Ukraine planning unprecedented increase in spring wheat sowing amidst ongoing war

Ukraine is poised to sow a staggering 285,000 hectares with spring wheat this year. This substantial figure marks the largest area dedicated to this crop in the past 12 years, the Ministry of Agrarian Policy and Food reported.

As of mid-May, 247,000 hectares of this crop were sown. Most of them are in Dnipropetrovsk Oblast in central Ukraine.

In 2013, before the beginning of the Russian invasion and temporary occupation of part of the Ukrainian territories, the area sown with spring wheat amounted to more than 160,000 hectares, in 2021 it stood at over 192,000 hectares.

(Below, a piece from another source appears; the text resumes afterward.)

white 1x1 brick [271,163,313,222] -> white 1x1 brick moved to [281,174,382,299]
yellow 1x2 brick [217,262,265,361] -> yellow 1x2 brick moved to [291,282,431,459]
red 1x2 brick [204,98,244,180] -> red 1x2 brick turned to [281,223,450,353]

Due to the full-scale war, there has been a change in the structure of crops, taking into account the cost of expenses per hectare, the possibility of realization for domestic needs, yield, and cost of products, explained Taras Vysotskyi, the first deputy of the Ministry of Agrarian Policy. Wheat, on the other hand, is important for food security and less demanding in terms of intensity and cost.

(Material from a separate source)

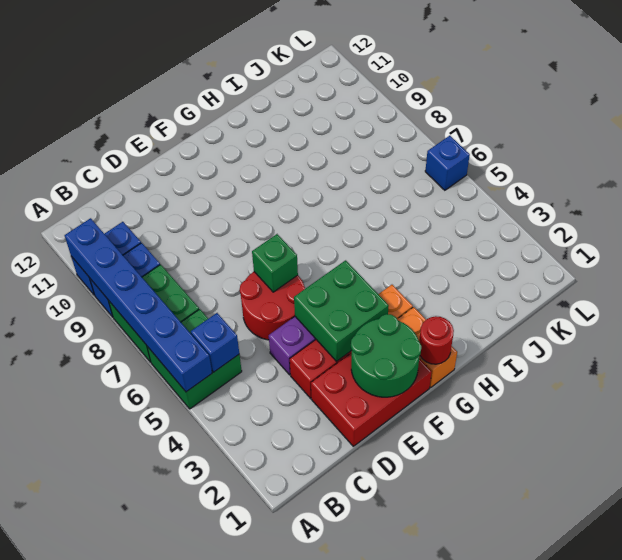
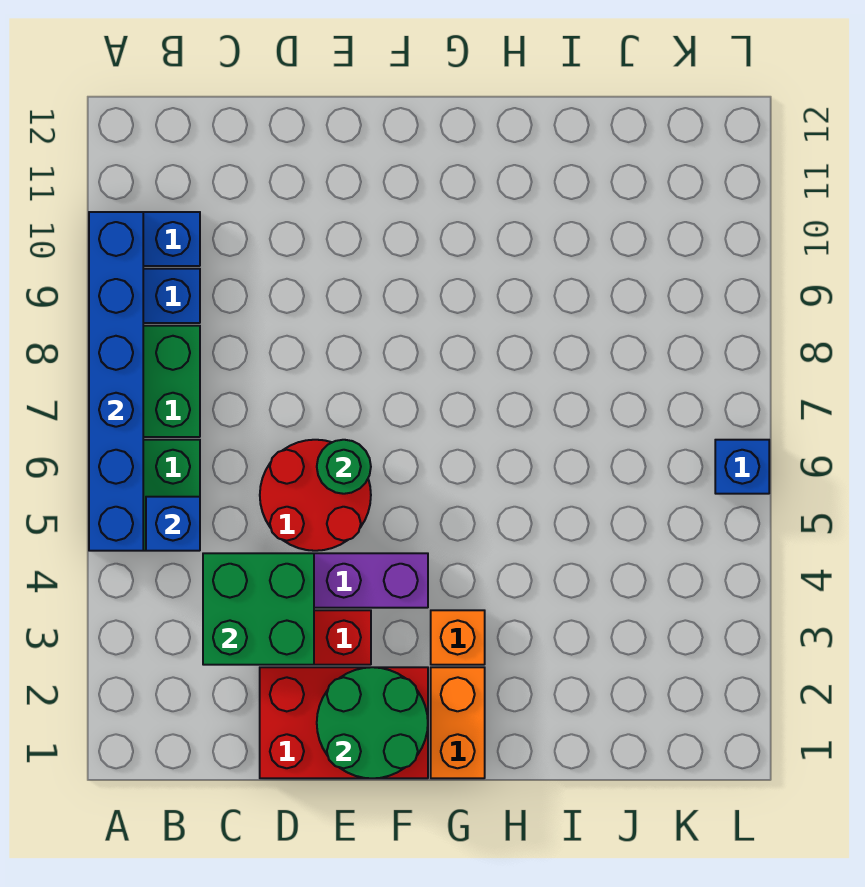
green 2x2 brick [294,260,389,362] -> green 2x2 brick moved to [203,553,314,665]
green 1x1 brick [252,234,298,292] -> green 1x1 round brick [317,440,371,494]
red 1x1 round brick [419,316,454,364] -> none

Despite the increase in the area of spring wheat sowing, their share constitutes only 10% of the total area of production of this crop in Ukraine. Therefore, such an increase does not significantly compensate for the overall reduction of wheat sown areas in the new season, the Ministry of Agrarian Policy emphasized.

According to the agency's preliminary forecasts, this year the harvest of grain and leguminous crops will amount to 45 million tons, of which more than 16.5 million tons will be wheat.

In December 2022, the Ministry of Agrarian Policy summarized the preliminary results of the 2022 harvest: 46.6 million tons of grain were threshed.

At the end of March, a sowing campaign began in Ukraine in the government-controlled territories. Sowing of spring crops has started in all regions.

According to the forecast of British intelligence, the war between Russia and Ukraine will affect the growth of world grain prices, which may have serious consequences for the markets.